Saugus, Massachusetts Town Manager
- In office 1958–1960
- Preceded by: Daniel E. McLean
- Succeeded by: John O. Stinson

Medford, Massachusetts City Manager
- In office 1957–1958
- Preceded by: James Shurtleff
- Succeeded by: Edward J. Conroy

Norwood, Massachusetts Town Manager
- In office 1951–1957

Personal details
- Born: 1900 or 1901
- Died: January 26, 1983 (aged 82) Laconia, New Hampshire
- Party: Democratic
- Alma mater: Wentworth Institute Franklin Union Technical Institute
- Occupation: City Administrator Politician

= John B. Kennedy (politician) =

American city manager and politician

John Boyle Kennedy (died January 26, 1983, in Laconia, New Hampshire) was an American city manager and politician. He was City Manager of Medford, Massachusetts, and Town Manager of Norwood, Massachusetts, and Saugus, Massachusetts. He was a candidate for Treasurer and Receiver-General of Massachusetts in 1960.

==Early life and career==
Kennedy graduated from Winthrop High School in 1918 and went on to earn degrees from Wentworth Institute and Franklin Union Technical Institute. He also completed course in municipal government at Boston University.

Kennedy's career in municipal management began in Winthrop, Massachusetts, where he served as water commissioner and business manager. In 1949, he and seven other water superintendents agreed to form the Massachusetts Water Works Association, a corporation that would gather and disseminate information to insure an adequate supply of drinking water. Kennedy served as the corporation's first Secretary.

==Norwood Town Manager==
After ten years as water commissioner, Kennedy left Winthrop to become Town Manager of Norwood, Massachusetts.
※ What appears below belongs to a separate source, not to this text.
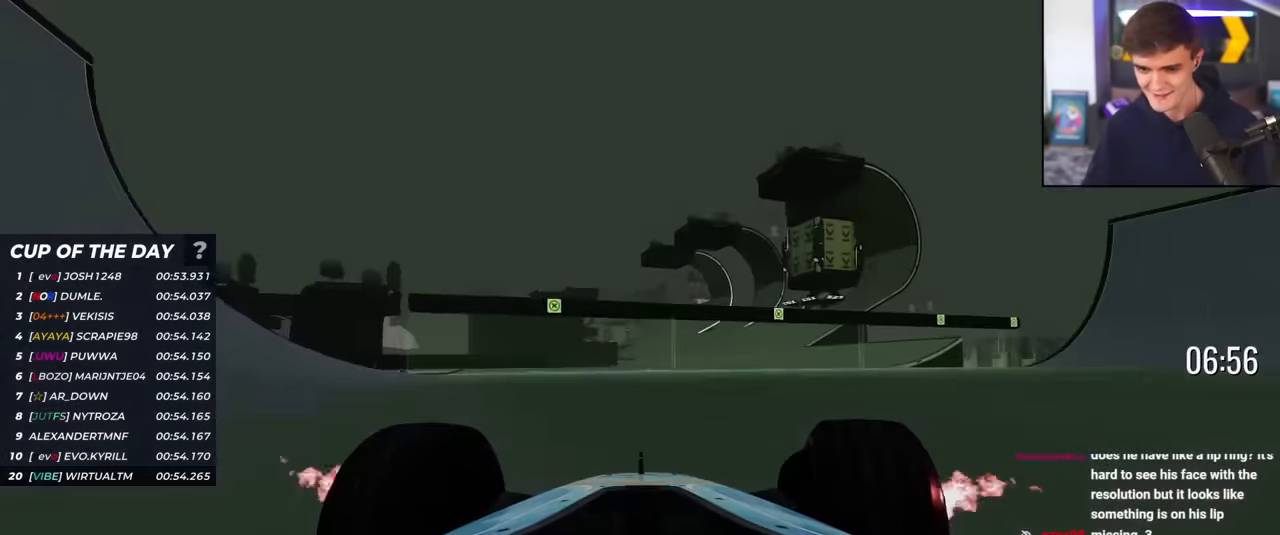
{"keys": ["up"], "events": [[133, "right", "up"]]}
In 1954, after a series of assaults on women in town, which included the murder of 15-year-old Geraldine Annese, Kennedy declared a state of emergency.

==Medford City Manager==
From 1957 to 1958, Kennedy served as City Manager of Medford, Massachusetts. In January 1958, two members of the Medford City Council requested that Kennedy resign. City Councilor and Kennedy's predecessor as City Manager James Shurtleff told Kennedy that six of the seven members of the City Council would vote in favor of removing him if he chose not to resign. On January 29, he announced that he would not resign. On March 30, 1958, the City Council voted to suspend Kennedy, despite the fact that the crowd of over 400 was mostly pro-Kennedy. On April 8, the city council voted for to 4 to 3 to fire Kennedy, who the council accused of 19 charges, including being appointed unethically by the previous council, failing to "provide executive leadership", failing to "show reasonable understanding of municipal finance", and establishing an "unsound" tax rate.

==Saugus Town Manager==
In May 1958, Kennedy was named Town Manager of Saugus, Massachusetts. He succeeded Daniel E. McLean, who resigned to become Chairman of the Massachusetts Republican State Committee.
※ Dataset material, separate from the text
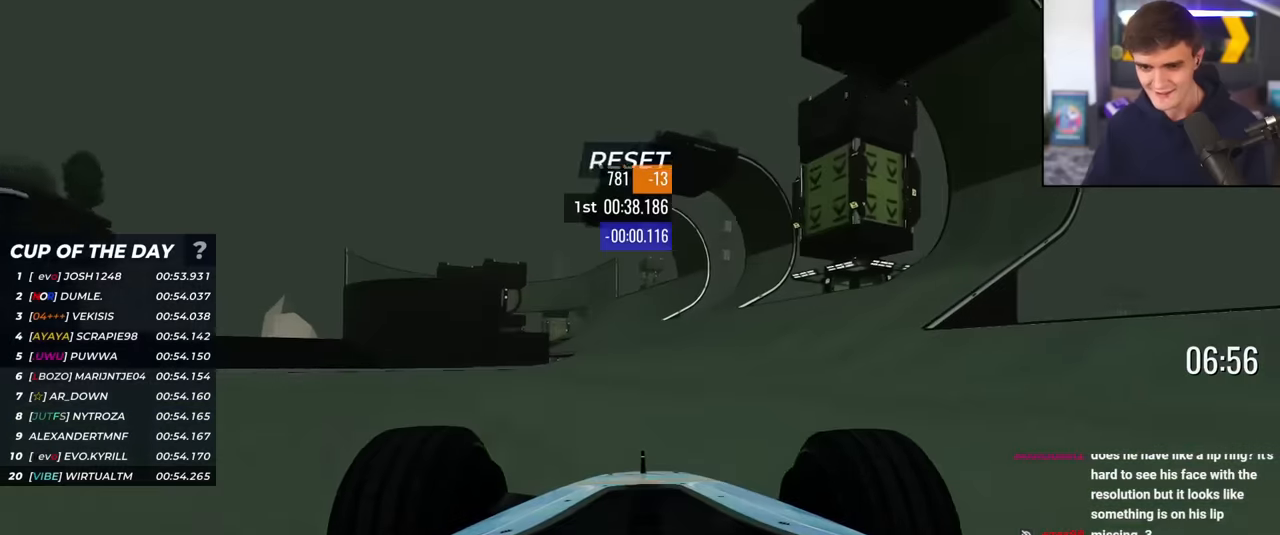
{"keys": ["left", "up"], "events": [[384, "left", "down"]]}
In 1960, Kennedy ran for Treasurer and Receiver-General of Massachusetts. He finished third in the Democratic primary behind John T. Driscoll and Patrick F. McDonough.

On September 11, 1960, the Saugus Board of Selectmen requested Kennedy's resignation. Kennedy did not resign and at the next meeting, the Selectmen voted 4 to 1 to fire Kennedy. Kennedy's dismissal came one month after three new Selectmen were elected in a special recall election (all of whom voted to remove Kennedy). One of the reasons for firing Kennedy, according to Selectman Frederick Wagner, was the manager's decision to put curbing on the sidewalk in front of his Taylor Street home instead of on a sidewalk where children more frequently walked.

==Later life and death==
Kennedy later worked for Whitman & Howard, an engineering firm located in Boston, until his retirement at the age of 70. He died on January 26, 1983, at the St. Francis Home for the Aged in Laconia, New Hampshire. He was 82 years old.